If you know the Supplier, this becomes simpler

enum LazyXpensive {
   ;

   // called only once in a thread safe manner
   static final Xpensive x = new Xpensive();

   // after class initialisation, this is a non volatile read
   public static Xpensive get() {
       return x;
   }
}

You can avoid making the field volatile by using Unsafe

import sun.misc.Unsafe;

import java.lang.reflect.Field;
import java.util.function.Supplier;

public class LazyHolder<T> {
    static final Unsafe unsafe = getUnsafe();
    static final long valueOffset = getValueOffset();

    Supplier<T> supplier;
    T value;

    public T get() {
        T value = this.value;
        if (value != null) return value;

        return getOrCreate();
    }

    private T getOrCreate() {
        T value;
        value = (T) unsafe.getObjectVolatile(this, valueOffset);
        if (value != null) return value;

        synchronized (this) {
            value = this.value;
            if (value != null) return value;
            this.value = supplier.get();
            supplier = null;
            return this.value;
        }
    }


    public static Unsafe getUnsafe() {
        try {
            Field theUnsafe = Unsafe.class.getDeclaredField("theUnsafe");
            theUnsafe.setAccessible(true);
            return (Unsafe) theUnsafe.get(null);
        } catch (NoSuchFieldException | IllegalAccessException e) {
            throw new AssertionError(e);
        }
    }

    private static long getValueOffset() {
        try {
            return unsafe.objectFieldOffset(LazyHolder.class.getDeclaredField("value"));
        } catch (NoSuchFieldException e) {
            throw new AssertionError(e);
        }
    }
}

However, having the extra look up is a micro optimisation. If you are willing to take a synchronisation hit once per thread, you can avoid using volatile at all.

Answer 2

Your code is not thread safe, which can easily be shown by stripping off all irrelevant parts:

public class Memoized<T> {
    private T value;
    // irrelevant parts omitted

    public T get() {
        T tempValue = value;

        if (tempValue == null) {
            // irrelevant parts omitted
        }

        return tempValue;
    }
}

So value has no volatile modifier and you’re reading it within the get() method without synchronization and when non-null, proceed using it without any synchronization.

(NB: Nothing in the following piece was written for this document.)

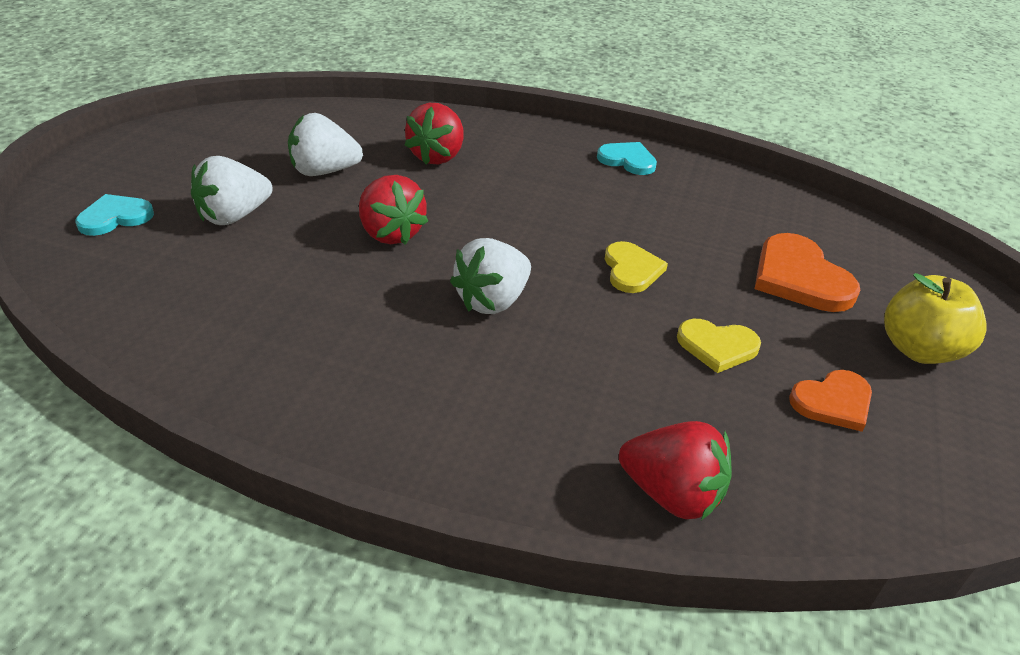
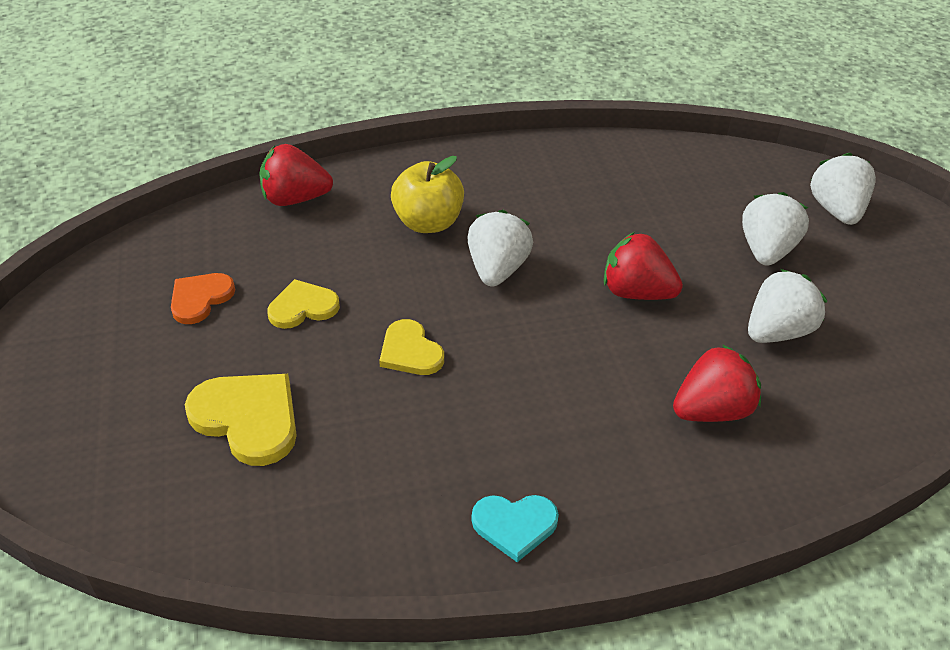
camera: 150 degrees right, 5 degrees up
turquoise heart [76,194,154,236] -> white strawberry [810,153,876,225]
red strawberry [405,103,464,165] -> red strawberry turned 75 degrees clockwise [673,344,761,422]
orange heart [755,233,861,312] -> yellow heart [185,374,297,466]
yellow apple [884,273,987,364] -> yellow apple moved to [391,156,464,233]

This code path alone is already making the code broken, regardless of what you are doing when assigning value, as all thread safe constructs require both ends, reading and writing sides, to use a compatible synchronization mechanism.

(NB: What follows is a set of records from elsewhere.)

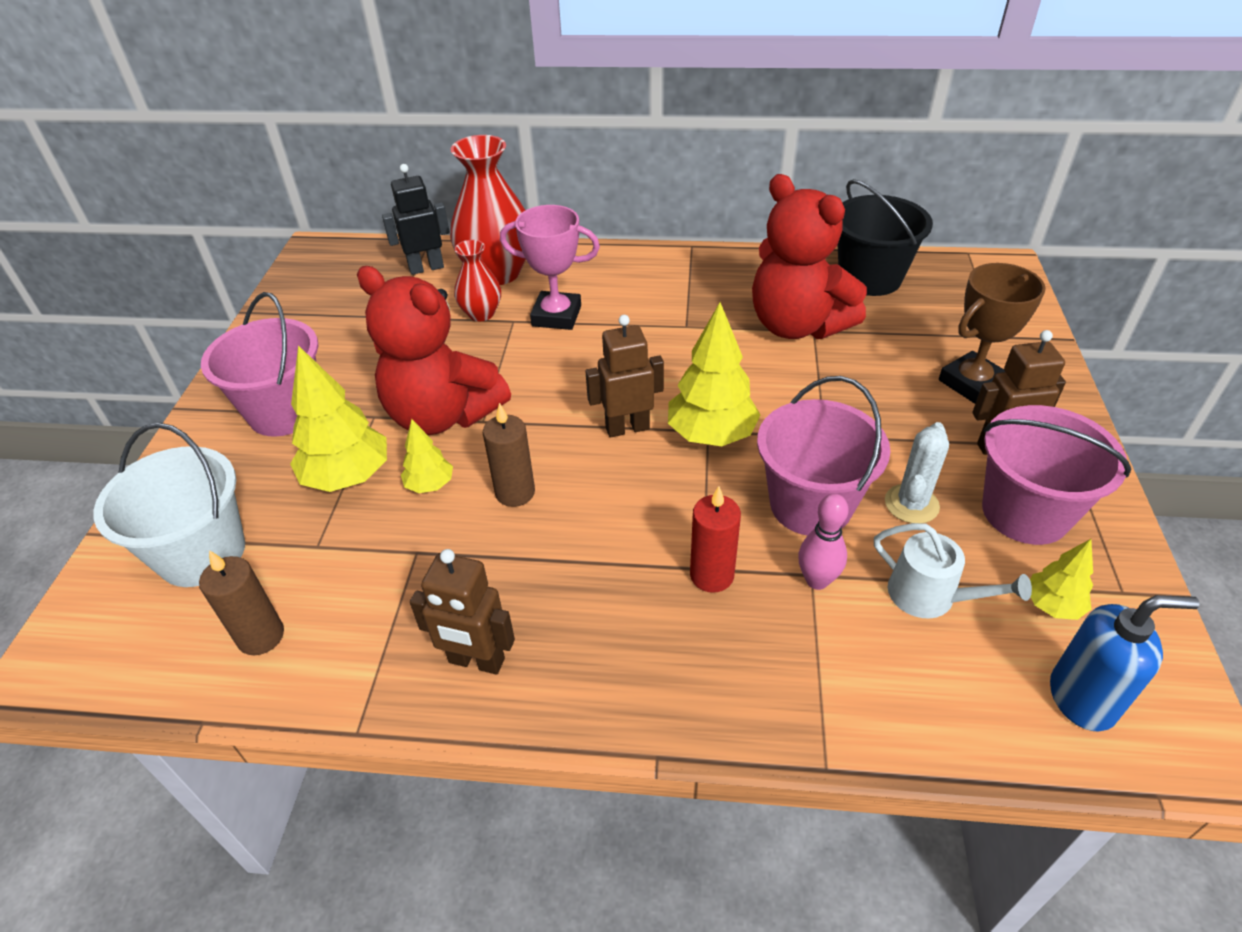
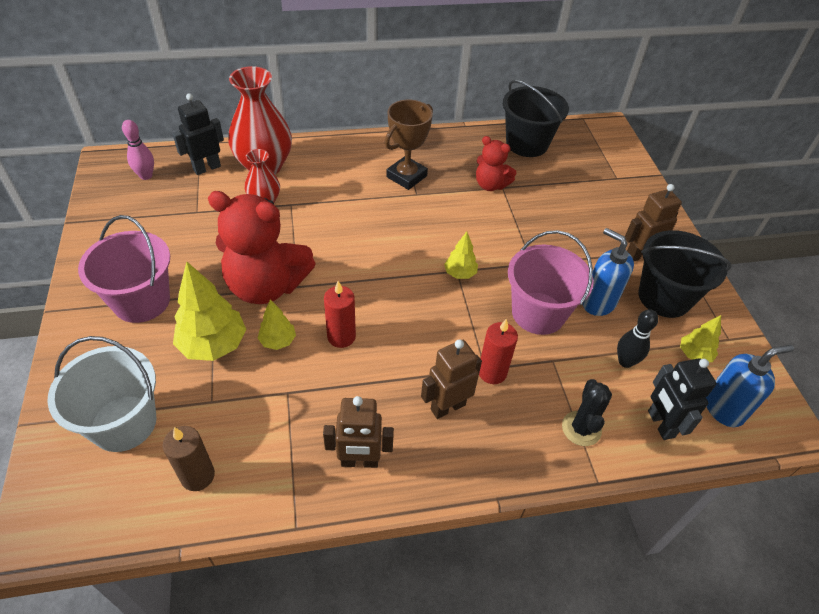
camera: 20 degrees left, 5 degrees up
brown candle [483,403,535,507] -> red candle [324,281,356,348]
pink trophy [500,205,600,330] -> none
brown robot [585,315,664,437] -> brown robot moved to [421,340,482,419]
yellow tree [668,302,761,446] -> yellow tree [444,232,478,279], size x0.54
red teddy bear [752,174,867,339] -> red teddy bear [476,136,516,191], size x0.53
pink bowling pin [798,494,848,590] -> pink bowling pin moved to [122,120,154,180]
white watering can [874,523,1032,619] -> black bowling pin [617,309,658,368]
white cactus [885,422,949,523] -> blue soap dispenser [583,228,634,316]
brown trophy [939,263,1046,404] -> brown trophy moved to [385,100,433,190]
pink bucket [982,405,1131,545] -> black bucket [638,230,731,318]
none -> black cactus [562,379,612,446]
none -> black robot [648,358,716,440]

The fact that you are using esoteric constructs like if (_volatile); becomes irrelevant then, as the code is already broken.

The reason why the Wikipedia example uses a wrapper with a final field is that immutable objects using only final fields are immune to data races and hence, the only construct that is safe when reading its reference without a synchronization action.

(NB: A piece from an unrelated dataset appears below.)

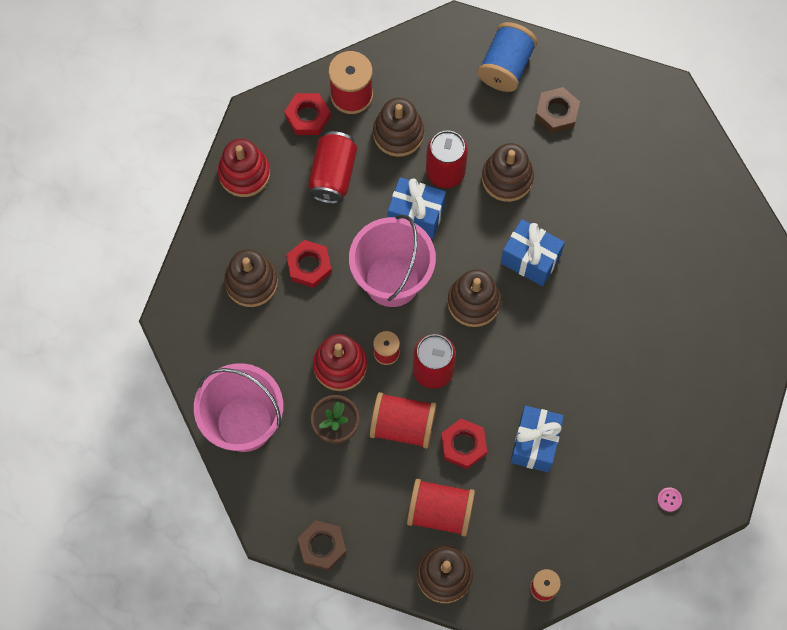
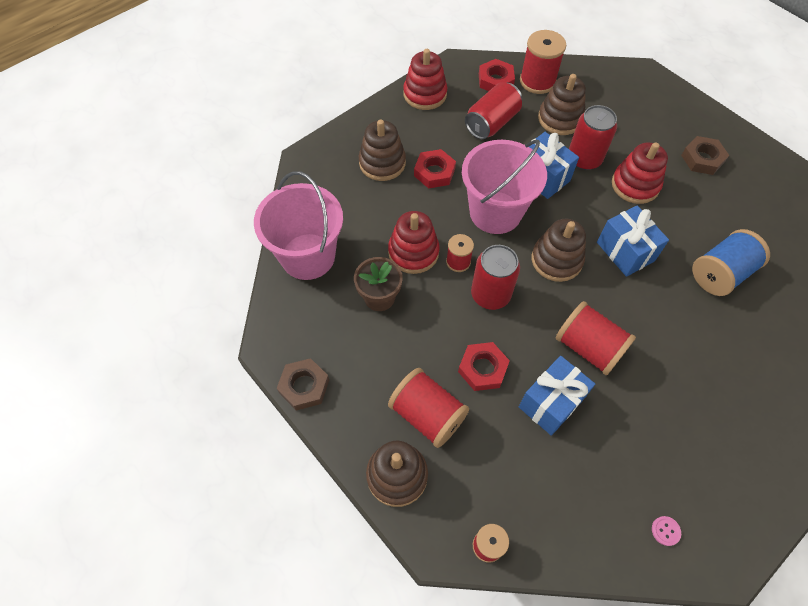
camera: 30 degrees right, 10 degrees down
red spool [370,392,436,448] -> red spool moved to [555,301,636,375]
blue spool [478,22,537,92] -> blue spool moved to [692,229,770,296]
brown stacking toy [482,143,534,202] -> red stacking toy [612,142,668,204]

Note that since lambda expressions fall into the same category, you can use them to simplify the example for your use case:

public class Memoized<T> {
    private boolean initialized;
    private Supplier<T> supplier;

    public Memoized(Supplier<T> supplier) {
        this.supplier = () -> {
            synchronized(this) {
                if(!initialized) {
                    T value = supplier.get();
                    this.supplier = () -> value;
                    initialized = true;
                }
            }
            return this.supplier.get();
        };
    }

    public T get() {
        return supplier.get();
    }
}

Here, supplier.get() within Memoized.get() may read an updated value of supplier without synchronization action, in which case it will read the correct value, because it is implicitly final. If the method reads an outdated value for the supplier reference, it will end up at the synchronized(this) block which uses the initialized flag to determine whether the evaluation of the original supplier is necessary.

Since the initialized field will only be accessed within the synchronized(this) block, it will always evaluate to the correct value. This block will be executed at most once for every thread, whereas only the first one will evaluate get() on the original supplier. Afterwards, each thread will use the () -> value supplier, returning the value without needing any synchronization actions.